## Records for this exercise

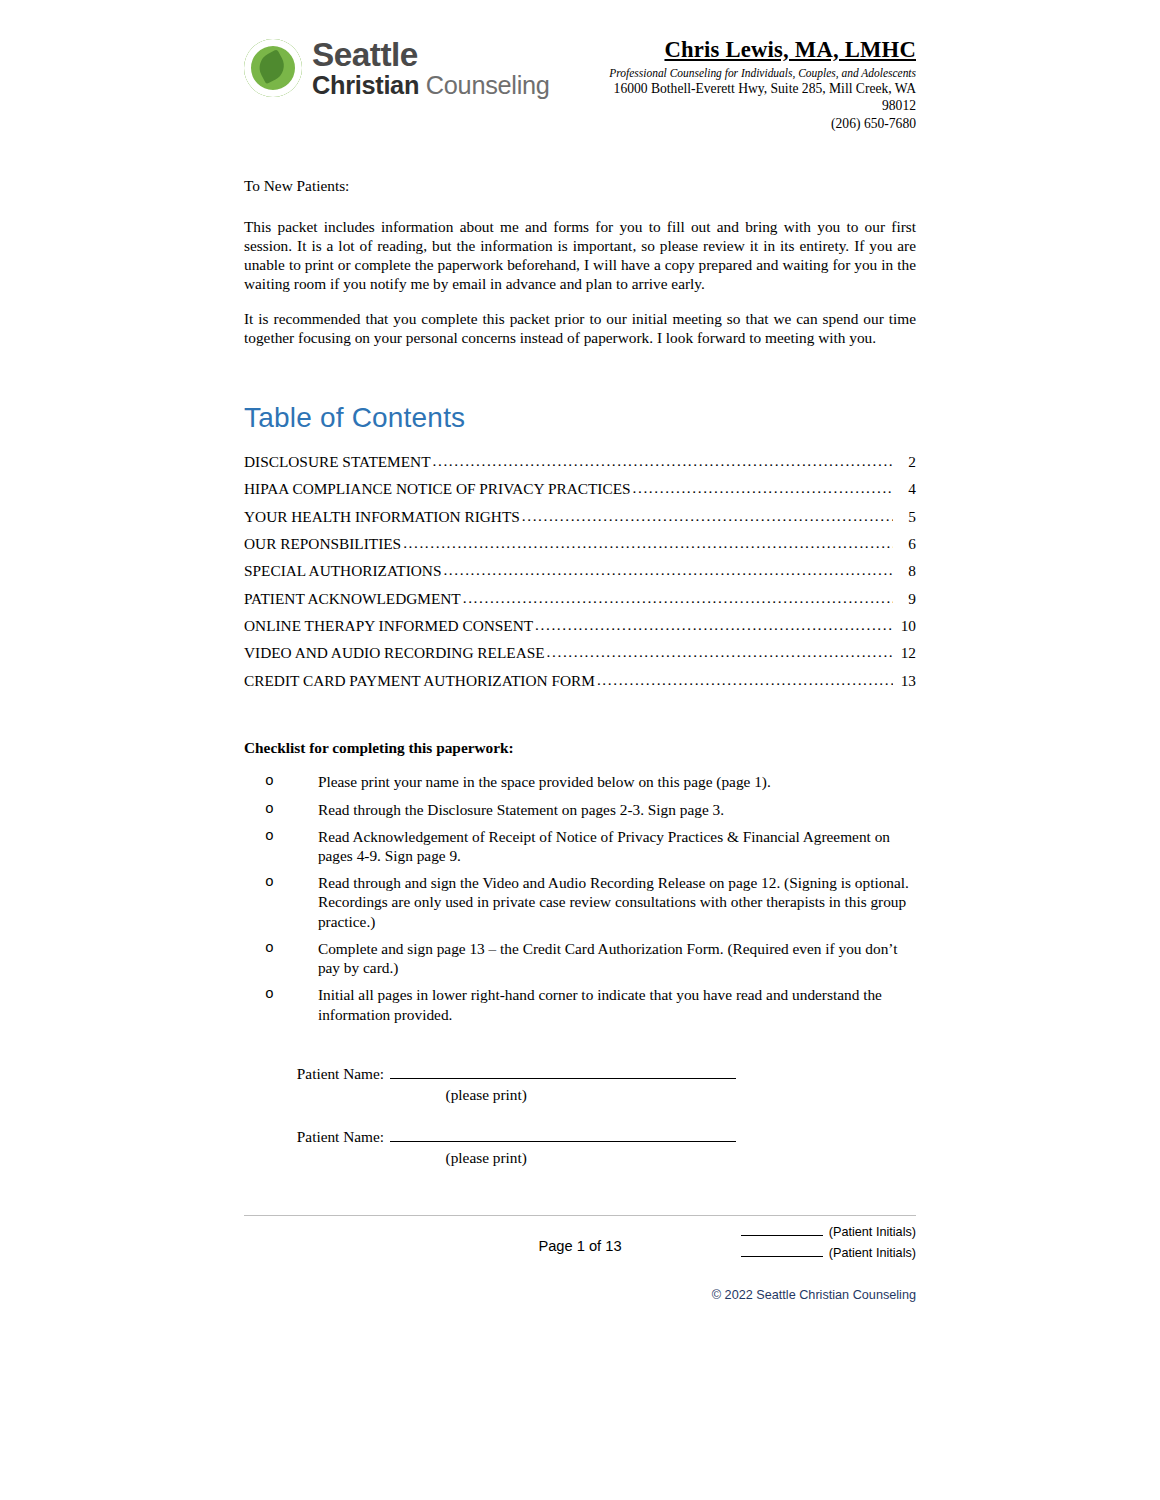Seattle Christian Counseling
Chris Lewis, MA, LMHC
Professional Counseling for Individuals, Couples, and Adolescents
16000 Bothell-Everett Hwy, Suite 285, Mill Creek, WA 98012
(206) 650-7680
To New Patients:
This packet includes information about me and forms for you to fill out and bring with you to our first session. It is a lot of reading, but the information is important, so please review it in its entirety. If you are unable to print or complete the paperwork beforehand, I will have a copy prepared and waiting for you in the waiting room if you notify me by email in advance and plan to arrive early.
It is recommended that you complete this packet prior to our initial meeting so that we can spend our time together focusing on your personal concerns instead of paperwork. I look forward to meeting with you.
Table of Contents
DISCLOSURE STATEMENT........................................................................................................................................... 2
HIPAA COMPLIANCE NOTICE OF PRIVACY PRACTICES................................................................................. 4
YOUR HEALTH INFORMATION RIGHTS................................................................................................................. 5
OUR REPONSBILITIES............................................................................................................................................. 6
SPECIAL AUTHORIZATIONS................................................................................................................................... 8
PATIENT ACKNOWLEDGMENT............................................................................................................................. 9
ONLINE THERAPY INFORMED CONSENT............................................................................................................. 10
VIDEO AND AUDIO RECORDING RELEASE.......................................................................................................... 12
CREDIT CARD PAYMENT AUTHORIZATION FORM............................................................................................. 13
Checklist for completing this paperwork:
| o | Please print your name in the space provided below on this page (page 1). |
| o | Read through the Disclosure Statement on pages 2-3. Sign page 3. |
| o | Read Acknowledgement of Receipt of Notice of Privacy Practices & Financial Agreement on pages 4-9. Sign page 9. |
| o | Read through and sign the Video and Audio Recording Release on page 12. (Signing is optional. Recordings are only used in private case review consultations with other therapists in this group practice.) |
| o | Complete and sign page 13 – the Credit Card Authorization Form. (Required even if you don’t pay by card.) |
| o | Initial all pages in lower right-hand corner to indicate that you have read and understand the information provided. |
Patient Name:
(please print)
Patient Name:
(please print)
Page 1 of 13
(Patient Initials)
(Patient Initials)
© 2022 Seattle Christian Counseling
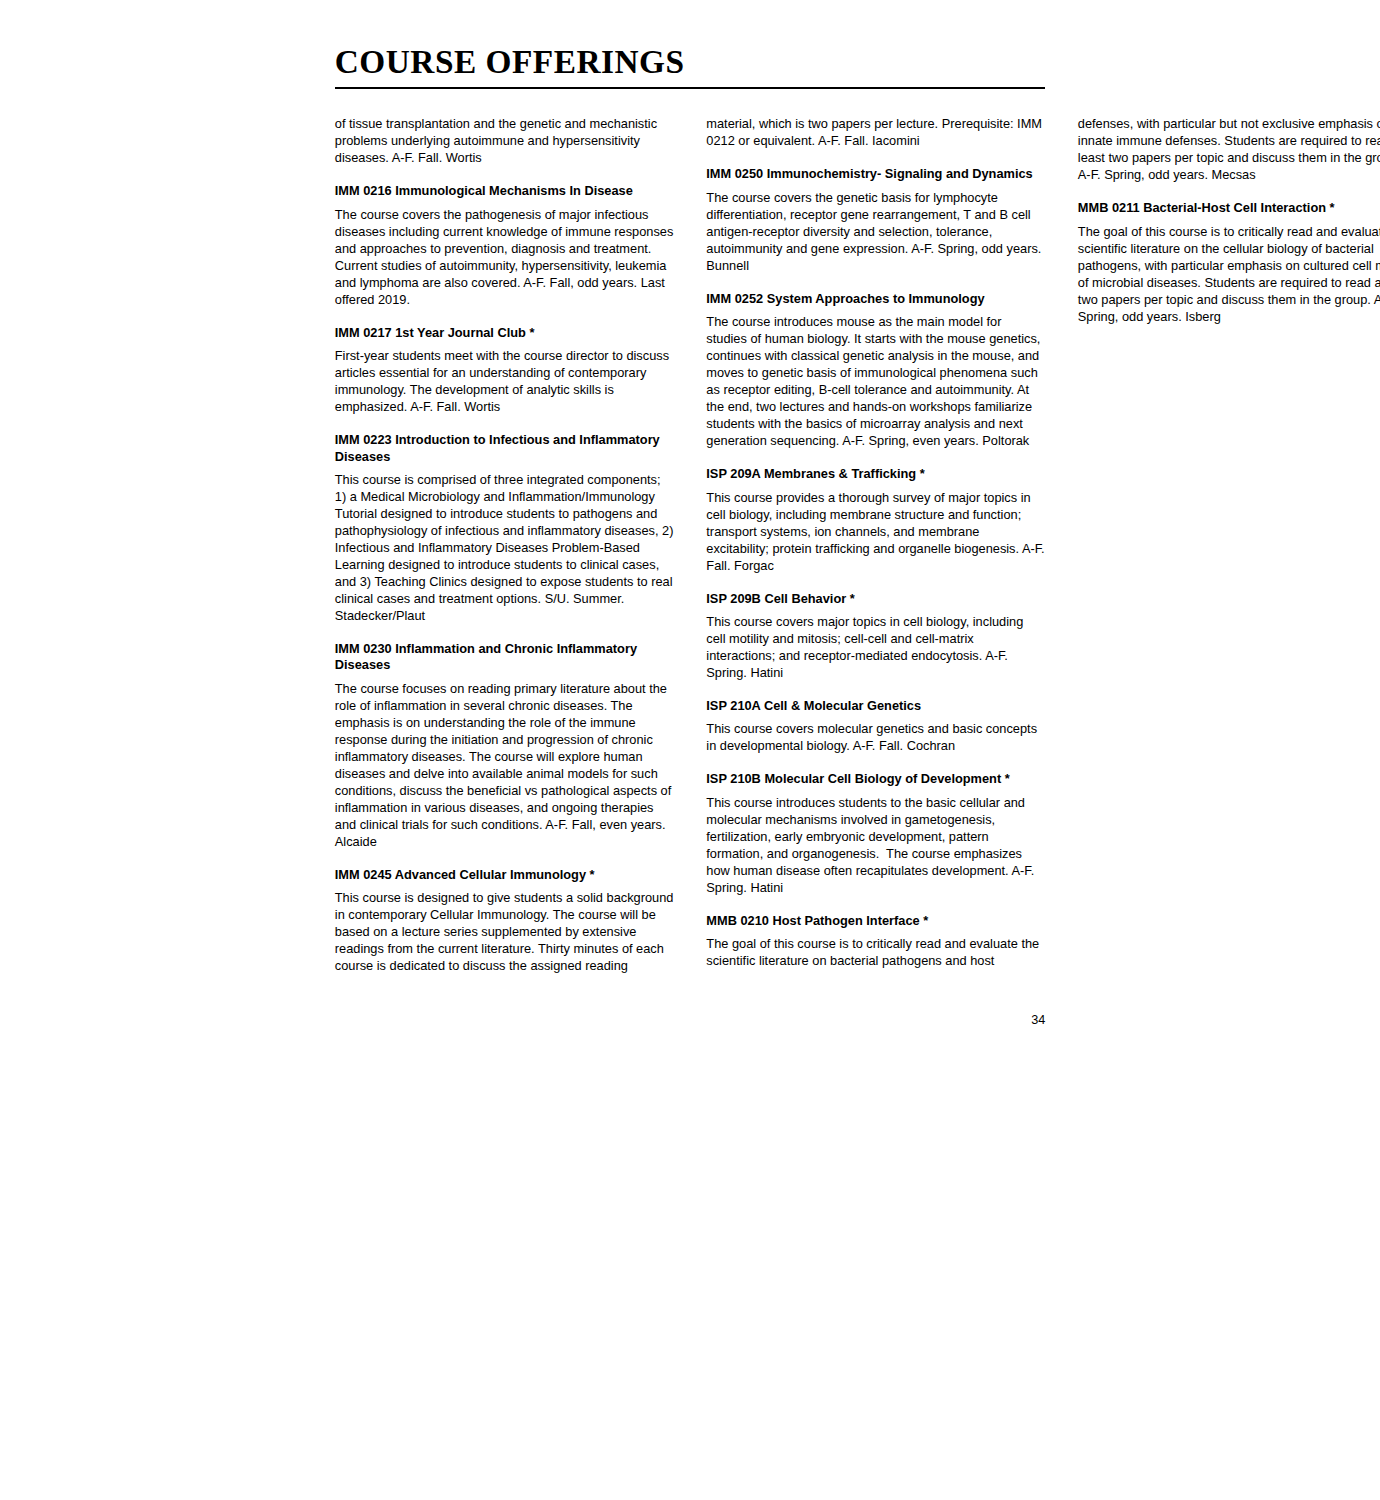COURSE OFFERINGS
of tissue transplantation and the genetic and mechanistic problems underlying autoimmune and hypersensitivity diseases. A-F. Fall. Wortis
IMM 0216 Immunological Mechanisms In Disease
The course covers the pathogenesis of major infectious diseases including current knowledge of immune responses and approaches to prevention, diagnosis and treatment. Current studies of autoimmunity, hypersensitivity, leukemia and lymphoma are also covered. A-F. Fall, odd years. Last offered 2019.
IMM 0217 1st Year Journal Club *
First-year students meet with the course director to discuss articles essential for an understanding of contemporary immunology. The development of analytic skills is emphasized. A-F. Fall. Wortis
IMM 0223 Introduction to Infectious and Inflammatory Diseases
This course is comprised of three integrated components; 1) a Medical Microbiology and Inflammation/Immunology Tutorial designed to introduce students to pathogens and pathophysiology of infectious and inflammatory diseases, 2) Infectious and Inflammatory Diseases Problem-Based Learning designed to introduce students to clinical cases, and 3) Teaching Clinics designed to expose students to real clinical cases and treatment options. S/U. Summer. Stadecker/Plaut
IMM 0230 Inflammation and Chronic Inflammatory Diseases
The course focuses on reading primary literature about the role of inflammation in several chronic diseases. The emphasis is on understanding the role of the immune response during the initiation and progression of chronic inflammatory diseases. The course will explore human diseases and delve into available animal models for such conditions, discuss the beneficial vs pathological aspects of inflammation in various diseases, and ongoing therapies and clinical trials for such conditions. A-F. Fall, even years. Alcaide
IMM 0245 Advanced Cellular Immunology *
This course is designed to give students a solid background in contemporary Cellular Immunology. The course will be based on a lecture series supplemented by extensive readings from the current literature. Thirty minutes of each course is dedicated to discuss the assigned reading material, which is two papers per lecture. Prerequisite: IMM 0212 or equivalent. A-F. Fall. Iacomini
IMM 0250 Immunochemistry- Signaling and Dynamics
The course covers the genetic basis for lymphocyte differentiation, receptor gene rearrangement, T and B cell antigen-receptor diversity and selection, tolerance, autoimmunity and gene expression. A-F. Spring, odd years. Bunnell
IMM 0252 System Approaches to Immunology
The course introduces mouse as the main model for studies of human biology. It starts with the mouse genetics, continues with classical genetic analysis in the mouse, and moves to genetic basis of immunological phenomena such as receptor editing, B-cell tolerance and autoimmunity. At the end, two lectures and hands-on workshops familiarize students with the basics of microarray analysis and next generation sequencing. A-F. Spring, even years. Poltorak
ISP 209A Membranes & Trafficking *
This course provides a thorough survey of major topics in cell biology, including membrane structure and function; transport systems, ion channels, and membrane excitability; protein trafficking and organelle biogenesis. A-F. Fall. Forgac
ISP 209B Cell Behavior *
This course covers major topics in cell biology, including cell motility and mitosis; cell-cell and cell-matrix interactions; and receptor-mediated endocytosis. A-F. Spring. Hatini
ISP 210A Cell & Molecular Genetics
This course covers molecular genetics and basic concepts in developmental biology. A-F. Fall. Cochran
ISP 210B Molecular Cell Biology of Development *
This course introduces students to the basic cellular and molecular mechanisms involved in gametogenesis, fertilization, early embryonic development, pattern formation, and organogenesis. The course emphasizes how human disease often recapitulates development. A-F. Spring. Hatini
MMB 0210 Host Pathogen Interface *
The goal of this course is to critically read and evaluate the scientific literature on bacterial pathogens and host defenses, with particular but not exclusive emphasis on innate immune defenses. Students are required to read at least two papers per topic and discuss them in the group. A-F. Spring, odd years. Mecsas
MMB 0211 Bacterial-Host Cell Interaction *
The goal of this course is to critically read and evaluate the scientific literature on the cellular biology of bacterial pathogens, with particular emphasis on cultured cell models of microbial diseases. Students are required to read at least two papers per topic and discuss them in the group. A-F. Spring, odd years. Isberg
34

## Exercise requirements
Beginning with the line that holds "odd years. Isberg" and ending with the last line of the material, retype each line exactly and output nothing else.

## Response to this exercise
The goal of this course is to critically read and evaluate the scientific literature on the cellular biology of bacterial pathogens, with particular emphasis on cultured cell models of microbial diseases. Students are required to read at least two papers per topic and discuss them in the group. A-F. Spring, odd years. Isberg
34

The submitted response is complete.